> **What you will do**:
Substitute "Today" for "Yesterday" everywhere it occurs in the lines below, and give the lines again with nothing else changed. Leave the pictures out.

* * *

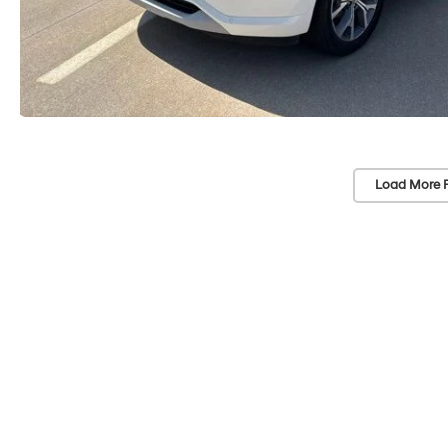
Load More 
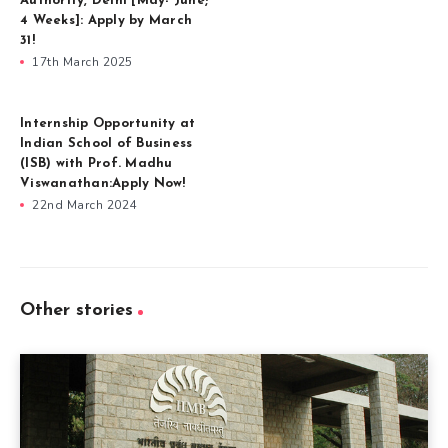
Authority, Delhi [May- June;
4 Weeks]: Apply by March
31!
17th March 2025
Internship Opportunity at
Indian School of Business
(ISB) with Prof. Madhu
Viswanathan:Apply Now!
22nd March 2024
Other stories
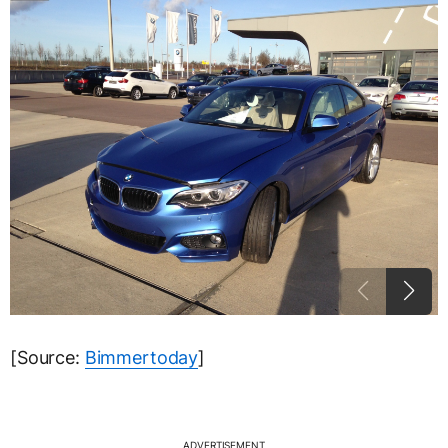
[Source:
Bimmertoday
]
ADVERTISEMENT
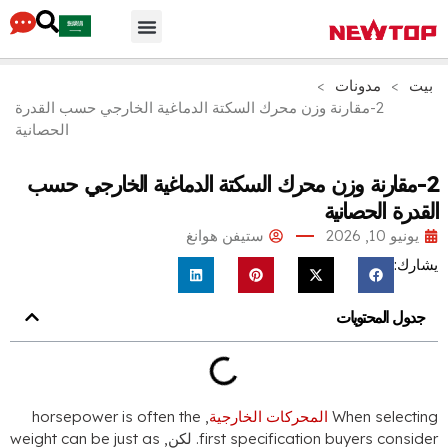
أجزاء & مُكَمِّلات
لماذا نيوتوب
محور التوزيع
>
مدو
2-مقارنة وزن محرك السكتة الدماغية الخارجي حسب الق
الحصانية
2-مقارنة وزن محرك السكتة الدماغية الخ
القد
ستيفن هوانغ
جدو
horsepower is often the
,
المحركات الخارجية
Whe
weight can be just as
. لكن,
first specification buy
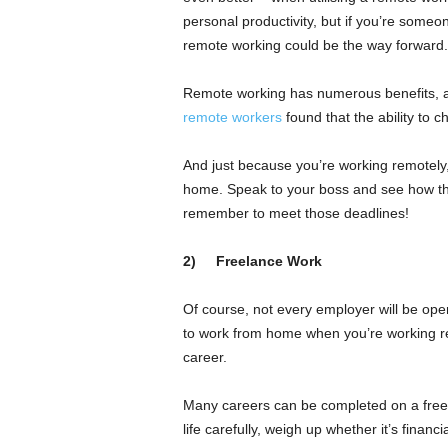
personal productivity, but if you’re someo
remote working could be the way forward.
Remote working has numerous benefits, an
remote workers
found that the ability to c
And just because you’re working remotely
home. Speak to your boss and see how they
remember to meet those deadlines!
2)
Freelance Work
Of course, not every employer will be open
to work from home when you’re working rem
career.
Many careers can be completed on a freelan
life carefully, weigh up whether it’s financ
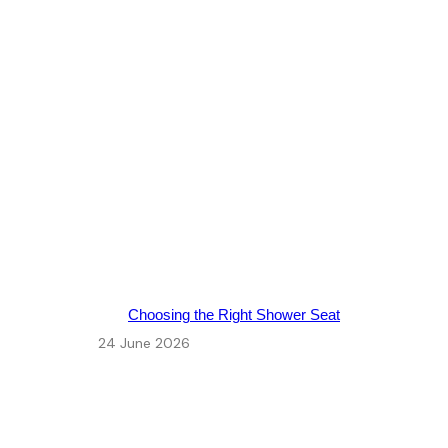
Choosing the Right Shower Seat
24 June 2026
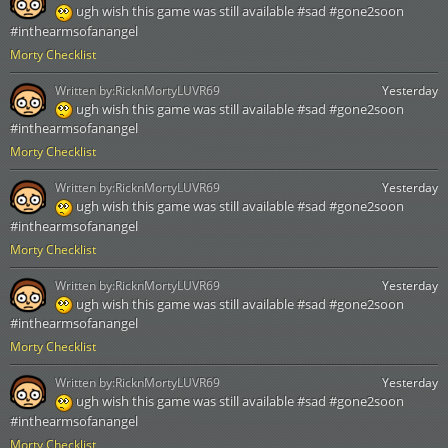
ugh wish this game was still available #sad #gone2soon
#inthearmsofanangel
Morty Checklist
Written by:
RicknMortyLUVR69
Yesterday
ugh wish this game was still available #sad #gone2soon
#inthearmsofanangel
Morty Checklist
Written by:
RicknMortyLUVR69
Yesterday
ugh wish this game was still available #sad #gone2soon
#inthearmsofanangel
Morty Checklist
Written by:
RicknMortyLUVR69
Yesterday
ugh wish this game was still available #sad #gone2soon
#inthearmsofanangel
Morty Checklist
Written by:
RicknMortyLUVR69
Yesterday
ugh wish this game was still available #sad #gone2soon
#inthearmsofanangel
Morty Checklist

* * *

> **Result of this task**:
Load More 
Authority, Delhi [May- June;
4 Weeks]: Apply by March
31!
17th March 2025
Internship Opportunity at
Indian School of Business
(ISB) with Prof. Madhu
Viswanathan:Apply Now!
22nd March 2024
Other stories
[Source:
Bimmertoday
]
ADVERTISEMENT
أجزاء & مُكَمِّلات
لماذا نيوتوب
محور التوزيع
>
مدو
2-مقارنة وزن محرك السكتة الدماغية الخارجي حسب الق
الحصانية
2-مقارنة وزن محرك السكتة الدماغية الخ
القد
ستيفن هوانغ
جدو
horsepower is often the
,
المحركات الخارجية
Whe
weight can be just as
. لكن,
first specification buy
personal productivity, but if you’re someo
remote working could be the way forward.
Remote working has numerous benefits, an
remote workers
found that the ability to c
And just because you’re working remotely
home. Speak to your boss and see how they
remember to meet those deadlines!
2)
Freelance Work
Of course, not every employer will be open
to work from home when you’re working rem
career.
Many careers can be completed on a freelan
life carefully, weigh up whether it’s financ
Choosing the Right Shower Seat
24 June 2026
ugh wish this game was still available #sad #gone2soon
#inthearmsofanangel
Morty Checklist
Written by:
RicknMortyLUVR69
Today
ugh wish this game was still available #sad #gone2soon
#inthearmsofanangel
Morty Checklist
Written by:
RicknMortyLUVR69
Today
ugh wish this game was still available #sad #gone2soon
#inthearmsofanangel
Morty Checklist
Written by:
RicknMortyLUVR69
Today
ugh wish this game was still available #sad #gone2soon
#inthearmsofanangel
Morty Checklist
Written by:
RicknMortyLUVR69
Today
ugh wish this game was still available #sad #gone2soon
#inthearmsofanangel
Morty Checklist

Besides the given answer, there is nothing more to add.